**Task directions:** When the line containing "focal_35mm: 20" is found in the data below, copy it and each line after it through the line containing "focal_mm: 2.22", exactly and with no others.

:: Recorded information ::

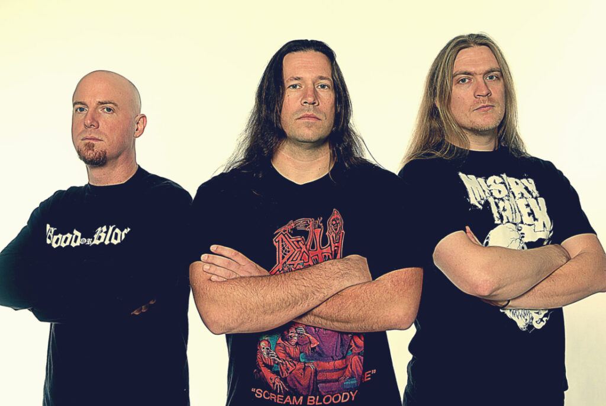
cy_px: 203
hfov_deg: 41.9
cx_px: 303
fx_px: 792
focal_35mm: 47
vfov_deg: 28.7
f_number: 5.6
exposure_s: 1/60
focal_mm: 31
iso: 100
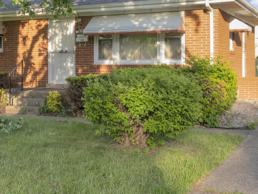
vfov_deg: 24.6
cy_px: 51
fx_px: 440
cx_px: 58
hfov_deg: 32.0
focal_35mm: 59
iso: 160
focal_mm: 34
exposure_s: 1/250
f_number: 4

:::
:: Recorded information ::

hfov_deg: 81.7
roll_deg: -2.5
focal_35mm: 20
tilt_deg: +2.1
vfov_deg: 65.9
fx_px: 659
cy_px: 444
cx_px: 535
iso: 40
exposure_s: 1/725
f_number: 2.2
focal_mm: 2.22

:::
:: Recorded information ::

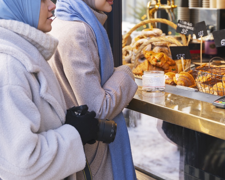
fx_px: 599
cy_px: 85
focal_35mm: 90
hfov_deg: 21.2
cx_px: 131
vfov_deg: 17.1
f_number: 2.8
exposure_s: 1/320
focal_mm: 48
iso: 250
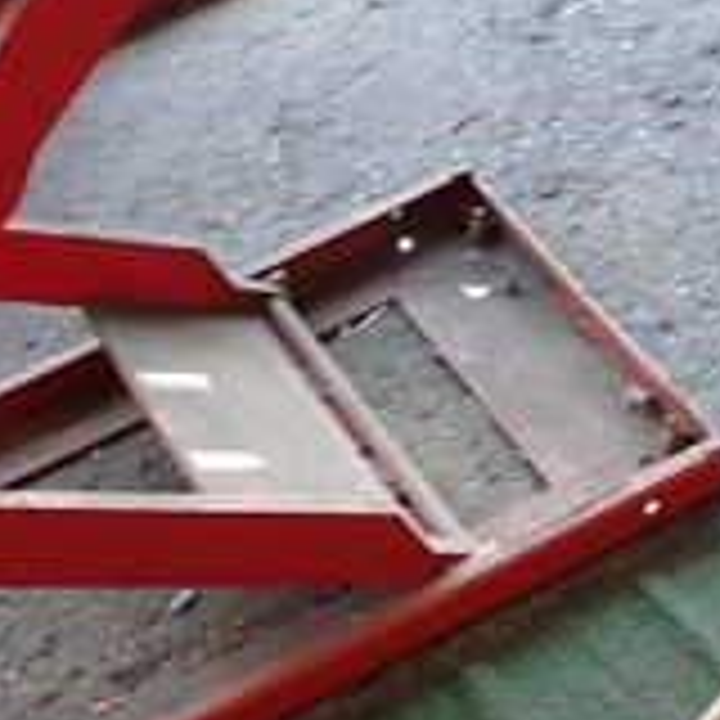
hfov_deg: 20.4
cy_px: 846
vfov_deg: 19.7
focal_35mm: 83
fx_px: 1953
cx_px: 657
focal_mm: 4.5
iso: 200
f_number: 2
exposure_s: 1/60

:::

**Result of this exercise:**
focal_35mm: 20
tilt_deg: +2.1
vfov_deg: 65.9
fx_px: 659
cy_px: 444
cx_px: 535
iso: 40
exposure_s: 1/725
f_number: 2.2
focal_mm: 2.22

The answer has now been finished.